**ZADANIA DO ĆWICZENIA:**
(a) Kogo według wybranego fragmentu wspomina się w wywiadach pokazywanych w mediach?
(b) Kontynuuj wybrany fragment o zniczach i pamięci o zmarłych, zaczynając zaraz po jego ostatnim zdaniu.

━━━━━ WYBRANY FRAGMENT

Zapal znicz.
Większość przekazów pochodzących z mediów wspomina święto jako upamiętnienie tych co odeszli. Nadmienia się wszechobecny smutek oraz tęsknotę za zmarłymi – niepowetowane straty, tragedie itp. Ukazuje się wywiady, w których wspomina się ojców, matki, babcie oraz dzieci. Ogólnie rzecz ujmując panuje nieciekawa atmosfera, która niby ma skłaniać do refleksji. Chociaż co to za refleksja, która trwa tylko i wyłącznie jeden dzień a potem umiera śmiercią naturalną? Ktoś by powiedział, iż dobrze, że trwa chociaż jeden dzień. Jednak ja uważam, iż często jest ona sztucznie wytwarzana. Jednak z drugiej strony, po chwili namysłu, może nawet dobrze, że można sztucznie coś takiego wytworzyć. Niech chociaż jeden dzień w roku ludzie będą bezinteresowni – chociaż…
A Ty ile masz wianków?

━━━━━━━━━━
━━━━━ DOSTARCZONE DANE

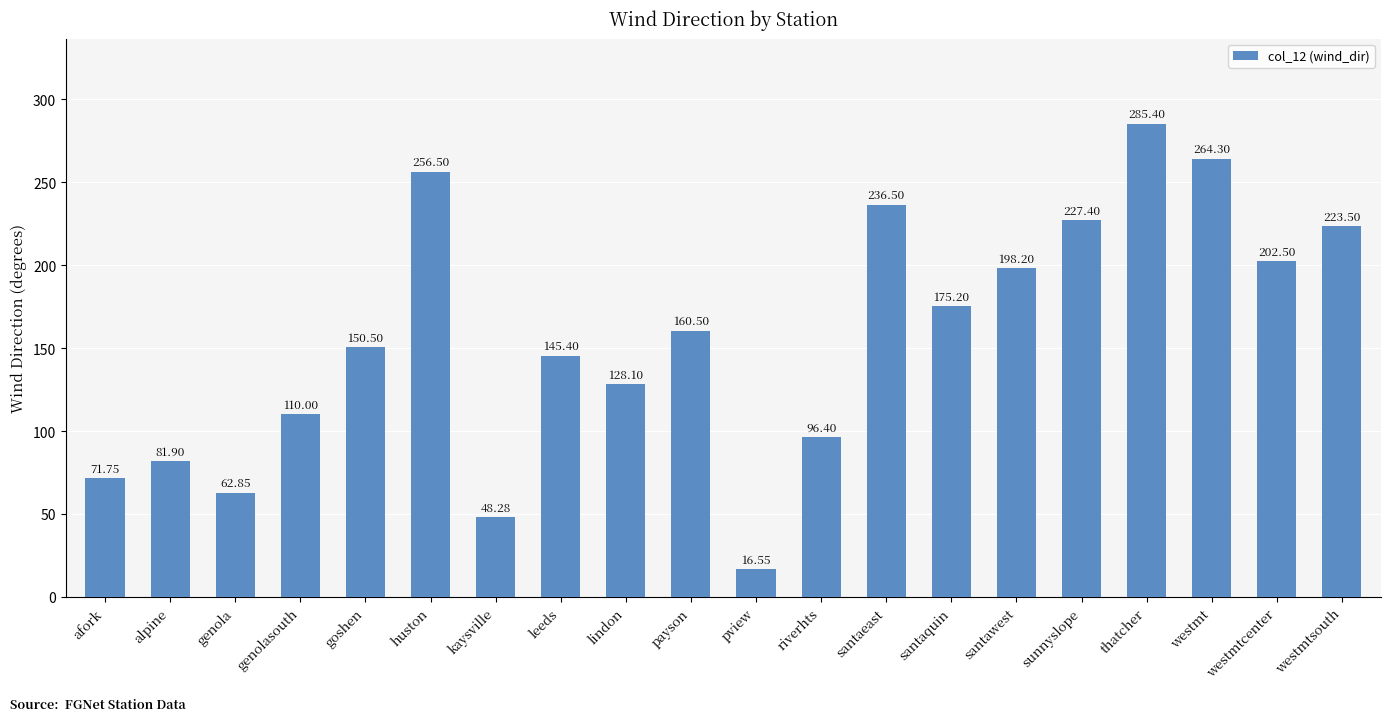

Reading left to right, extract all data points from this chart.

afork=71.8	alpine=81.9	genola=62.9	genolasouth=110.0	goshen=150.5	huston=256.5	kaysville=48.3	leeds=145.4	lindon=128.1	payson=160.5	pview=16.6	riverhts=96.4	santaeast=236.5	santaquin=175.2	santawest=198.2	sunnyslope=227.4	thatcher=285.4	westmt=264.3	westmtcenter=202.5	westmtsouth=223.5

━━━━━━━━━━

**ODPOWIEDZI:**
(a) Ojców, matki, babcie oraz dzieci.

(b)
Smutnym jest, iż często „święto zmarłych” jest pretekstem do oceniania rodziny lub zmarłych. Niby takie byle co, ale często słychać: „a tutaj ile wieńców, na pewno ktoś był bardzo wspaniałym człowiekiem”, „eee zapomniany grób” albo „spoczywa tutaj zły człowiek albo miał źle wychowane dzieci”. Jednak majstersztykiem jest analizowanie, kto z rodziny był na grobie oraz ile dał kwiatów lub zniczy. Często podsłuchując, tak wiem to nie ładnie, takie rozmowy można dostrzec satysfakcję obecnych, iż oni są w porządku… Czasem mam wrażenie, iż kwiatki i znicze nie są wystawiane na cześć zmarłym lecz na chwałę żyjących sponsorów… jaki ja jestem dobry syn bo szarpnąłem się na wianek za 100zł – wow.
Katolik nie powinien się cieszyć?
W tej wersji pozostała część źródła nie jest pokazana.